O pedido foi indeferido por decisão do juiz de 6 de Setembro de 1989
e desta decisão recorreu a A. para o Tribunal da Relação de Lisboa. Em alegações
reiterou a tese de inconstitucionalidade material e orgânica do artigo 5º do
Decreto-Lei nº 507-A/79 de 24 de Dezembro e referiu-a também aos artigos 8º 10º
e 11º do mesmo Decreto-Lei.
Essa tese fundava-a por um lado no artigo 2º da Constituição
considerando que aquelas normas afrontavam a garantia constitucional da
segurança jurídica e da protecção da confiança que se deriva do princípio do
Estado de direito democrático; por outro lado no artigo 13º da Constituição
considerando que as mesmas normas construíam um regime de desfavor para os
arrendatários dos imóveis do domínio privado do Estado com relação aos demais
arrendatários; e por outro lado ainda em que o Decreto-Lei nº 507-A/79 de 24 de
Dezembro tratando matéria relativa ao regime do arrendamento rural e urbano
houvera sido editado sem autorização parlamentar justamente aí onde o artigo
168º nº 1 alínea h) a impunha.
Em acórdão de 19 de Junho de 1990 a Relação de Lisboa negou
provimento ao recurso. A A. recorreu ainda para o Supremo Tribunal de Justiça
mas sem êxito pois que em acórdão de 8 de Maio de 1991 esse Supremo Tribunal
confirmou a decisão da Relação.
A mesma Sociedade interpôs então recurso para o Tribunal
Constitucional nos termos do artigo 70º nº 1 alínea b) da Lei nº 28/82 de 15 de
Novembro. Em alegações reiterou a tese de inconstitucionalidade das normas dos
artigos 8º a 11º do Decreto‑Lei nº 507-A/79 de 24 de Dezembro. E concluiu assim:
'I) - O artigo 9º. nº 1 do Decreto-Lei nº 507-A/79 de 24 de
Dezembro por erro publicado como sendo o Decreto nº 139-A/79 da mesma data
(vd. rectificação in D.R. I S. nº 168 de 23-7-1980) prevê a aplicação das
respectivas normas mesmo quando se trata de prédios que o Estado tenha adquirido
e que já estejam arrendados.
II) - Mas a retroactividade da lei como sucede neste caso ofende o
princípio do Estado de Direito democrático consignado no Preâmbulo da
Constituição e no seu artigo 2º. quando as normas posteriormente editadas sejam
desfavoráveis para os cidadãos traindo a confiança depositada na ordem jurídica
anterior com violação do princípio da segurança jurídica.

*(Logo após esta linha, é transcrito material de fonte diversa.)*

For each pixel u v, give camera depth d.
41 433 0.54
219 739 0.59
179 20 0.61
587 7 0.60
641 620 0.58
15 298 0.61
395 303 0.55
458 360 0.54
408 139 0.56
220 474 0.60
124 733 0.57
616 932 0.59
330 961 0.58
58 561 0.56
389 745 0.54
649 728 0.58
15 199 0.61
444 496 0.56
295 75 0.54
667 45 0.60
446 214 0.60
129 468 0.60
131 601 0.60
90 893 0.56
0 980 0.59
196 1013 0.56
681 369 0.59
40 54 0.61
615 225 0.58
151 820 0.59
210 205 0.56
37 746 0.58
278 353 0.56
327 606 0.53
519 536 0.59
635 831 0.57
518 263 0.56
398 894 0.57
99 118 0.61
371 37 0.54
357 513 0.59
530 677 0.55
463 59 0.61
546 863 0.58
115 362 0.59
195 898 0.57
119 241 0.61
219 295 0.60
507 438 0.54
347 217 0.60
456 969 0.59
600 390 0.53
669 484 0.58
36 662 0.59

III) - Por isso a norma do citado artigo 9º. nº 1 do Decreto-Lei nº
507-A/79 é inconstitucional na medida em que prevê a aplicação dos respectivos
preceitos aos arrendamentos de prédios que o Estado tenha adquirido já
arrendados.
IV) - E o arrendamento sub judice está nessas circunstâncias pois a
ora recorrente já era arrendatária da loja com o nº ----------- da Rua
----------------------- em Lisboa quando o Estado adquiriu o prédio de que a
mesma faz parte consoante mostram os documentos de fls. 7 e segs.
V) - Aliás as normas dos artigos 8º a 11º. inclusive do Decreto-Lei
nº. 507-A/79 contrariam o princípio da igualdade consignado no artigo 13º da
Constituição e no artigo 7º. da Declaração Universal dos Direitos do Homem
estando assim ainda por tal razão feridas de inconstitucionalidade.
VI) - Por outro lado atento o disposto no artigo 168º. nº 1 alínea
h) da Constituição a publicação do Decreto-Lei nº 507-A/79 carecia de
autorização da Assembleia da República o que não se verificou encontrando-se
assim as referidas normas por esse motivo igualmente feridas de
inconstitucionalidade.
VII) - Portanto negando provimento ao recurso interposto a fls. 63 o
acórdão recorrido (como aliás também as decisões que o procederam) violou a do
artigo 207º. da Constituição.
Alegou também o Sr. Procurador-Geral Adjunto neste Tribunal.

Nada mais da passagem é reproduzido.